AMPK is a key intracellular energy sensor (61). Changes in the protein levels of pAMPKα-T172 and AMPKα in A549 and H1975 cells after SchA treatment were measured using western blot analysis. It was found that with increasing the concentration and the treatment time of SchA, markedly increased AMPKα-T172 phosphorylation in A549 and H1975 cells (Fig. 5G and H). This indicated that SchA activated the AMPK signaling pathway in these cells, consistent with the finding that SchA reduced the intracellular ATP levels. This reduction in intracellular ATP levels and activation of the AMPK signaling pathway may be the cause of autophagy induction by SchA.

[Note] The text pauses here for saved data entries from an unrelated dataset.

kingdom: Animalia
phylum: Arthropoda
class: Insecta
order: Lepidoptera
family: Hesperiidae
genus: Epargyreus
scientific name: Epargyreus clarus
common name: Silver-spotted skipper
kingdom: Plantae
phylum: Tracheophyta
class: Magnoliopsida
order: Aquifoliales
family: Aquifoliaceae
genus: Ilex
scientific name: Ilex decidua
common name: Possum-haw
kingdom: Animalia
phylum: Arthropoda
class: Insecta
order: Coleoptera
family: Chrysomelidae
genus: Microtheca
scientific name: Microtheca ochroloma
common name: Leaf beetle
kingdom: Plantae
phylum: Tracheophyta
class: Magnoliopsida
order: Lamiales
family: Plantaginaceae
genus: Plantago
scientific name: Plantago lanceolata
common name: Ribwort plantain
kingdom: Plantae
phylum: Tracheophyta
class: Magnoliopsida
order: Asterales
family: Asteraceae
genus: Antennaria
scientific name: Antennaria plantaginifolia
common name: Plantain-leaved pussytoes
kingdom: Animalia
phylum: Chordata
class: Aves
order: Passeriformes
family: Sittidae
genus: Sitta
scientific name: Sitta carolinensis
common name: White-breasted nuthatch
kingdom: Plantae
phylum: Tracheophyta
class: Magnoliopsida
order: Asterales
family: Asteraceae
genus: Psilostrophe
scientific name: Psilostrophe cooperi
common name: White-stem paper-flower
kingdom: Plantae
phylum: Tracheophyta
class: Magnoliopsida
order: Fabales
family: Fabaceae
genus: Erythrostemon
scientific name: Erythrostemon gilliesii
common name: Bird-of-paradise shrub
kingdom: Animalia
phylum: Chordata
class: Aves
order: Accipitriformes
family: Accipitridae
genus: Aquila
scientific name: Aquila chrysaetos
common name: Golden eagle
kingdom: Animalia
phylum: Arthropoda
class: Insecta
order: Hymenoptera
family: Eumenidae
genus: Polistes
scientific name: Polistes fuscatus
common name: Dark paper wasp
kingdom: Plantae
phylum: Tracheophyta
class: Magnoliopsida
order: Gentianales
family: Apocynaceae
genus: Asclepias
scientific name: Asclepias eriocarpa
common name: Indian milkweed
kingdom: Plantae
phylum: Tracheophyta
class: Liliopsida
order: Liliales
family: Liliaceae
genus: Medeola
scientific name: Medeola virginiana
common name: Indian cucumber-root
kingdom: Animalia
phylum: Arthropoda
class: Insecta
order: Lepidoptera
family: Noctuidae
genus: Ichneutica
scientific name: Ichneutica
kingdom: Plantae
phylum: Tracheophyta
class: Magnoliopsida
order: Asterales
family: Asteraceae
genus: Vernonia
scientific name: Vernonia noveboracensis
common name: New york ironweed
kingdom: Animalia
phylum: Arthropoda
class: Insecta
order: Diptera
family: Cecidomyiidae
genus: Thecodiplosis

Although SchA-treated A549 and H1975 cells exhibited autophagy activation, this process of autophagy did not result in substrate degradation. Commonly used autophagy inhibitors include 3-methyladenine (3-MA), CQ and BafA1 (62). CQ and BafA1 mainly inhibit the fusion of autophagosomes and lysosomes, whereas 3-MA inhibits autophagosome formation (62). In the present study, the autophagosome formation inhibitor, 3-MA was used to inhibit the early stages of autophagy flux and observe the effects of 3-MA on the cytotoxicity of SchA. After the cells were pre-treated with 3-MA for 4 h, 50 µM SchA was added to treat the cells for 24 h, before apoptosis of the cells was measured using flow cytometry. As shown in Fig. 6A and B, the autophagy inhibitor 3-MA did not induce any significant effects on cell apoptosis induced by SchA. This result suggests that SchA-induced autophagy has little impact on apoptosis.